L‘evento organizzato da una cooperativa indipendente di architetti nata nel 1992 ora conta ben 1200 membri attivi. Ogni anno la giuria è composta da rappresentanti internazionali e indipendenti della categoria.

Compositivamente i due manufatti originali sono caratterizzati da un edificio con facciate trasparenti e da un secondo edificio allineato contraddistinto da un linguaggio architettonico sobrio fatto di materiali tradizionali quali il cotto per le facciate ventilate.
I tre nuovi fabbricati colorati che sembrano appoggiarsi alla grande quinta del prospetto principale del grande edificio preesistente in cotto interpretano invece il linguaggio architettonico contemporaneo utilizzando una pelle che li riveste interamente in performante alluminio colorato.
Proprio le superfici di rivestimento dei nuovi prospetti mettono ancora più in luce le scelte progettuali che sembrano tese al dialogo continuo fra storia e contemporaneità, tradizione ed innovazione, affermazione e negazione.
Il manufatto originale in cotto si pone con un certa autoreferenzialità nei confronti dell’intorno, teso ad una volontà di affermazione del suo esistere.
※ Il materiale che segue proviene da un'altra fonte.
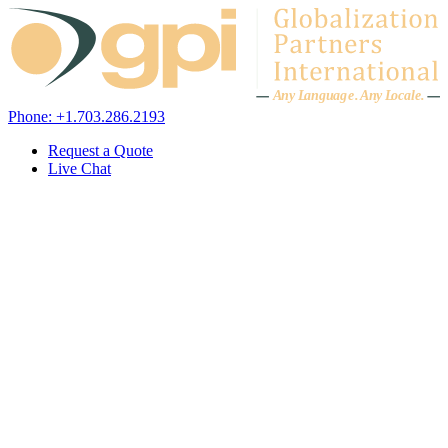
Skip to content
A
n
y L
a
ng
u
ag
e
.
A
n
y
L
o
c
al
e
.
Phone: +1.703.286.2193
Request a Quote
Live Chat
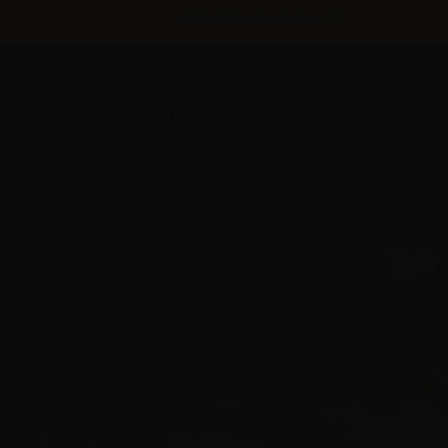
Visit Our St. Pete Flagship Store
DISCOVER
NEWS
LEARN & EXPLORE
Ma l’atteggiamento così apparentemente rigido e linguisticamente ineccepibile è subito contraddetto raffreddato e attenuato attraverso la giustapposizione dei nuovi piccoli corpi colorati dove il sapiente uso delle coloratissime scandole in alluminio Prefa riporta il manufatto dalla tradizione classica a quella contemporanea.
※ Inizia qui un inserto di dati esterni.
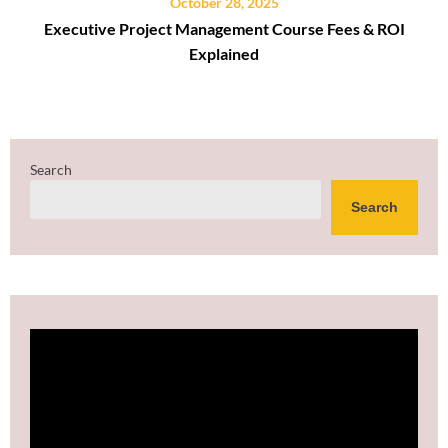
October 28, 2025
Executive Project Management Course Fees & ROI
Explained
Search
Search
Un elegante esercizio di mestiere capace di seguire la regola per inserirvi l’errore che si fa latore di valore aggiunto in termini di energia compositiva
I piccoli edifici colorati si presentano dunque come l’elemento forte dell’intero insieme e, dal punto di vista linguistico, coniugano sapientemente grammatiche architettoniche diverse che si esaltano scambievolmente prendendo atto di come la vibrazione compositiva non possa venire da un contesto che non presenta punti forti con cui dialogare, ma piuttosto dev’essere raggiunto per via endogena, offrendo se stesso al proprio intorno come landmark.
La scelta delle scandole in alluminio non è stata casuale ma frutto di un attento studio non solo della resa estetica ma anche delle performance del materiale che garantisce resistenza alle intemperie, connessione e ottima stabilità.

Le scandole in alluminio Prefa sono state fornite appositamente nei colori arancione, lilla, rubino e antracite e la posa con suddivisione 3/4 contribuisce a creare una pelle uniforme per i tre edifici insieme agli angolari interni ed esterni, che la ditta avrebbe potuto fornire direttamente, ma gli architetti hanno preferito un lavoro di lattoneria manuale per raggiungere un’elevata qualità della lavorazione.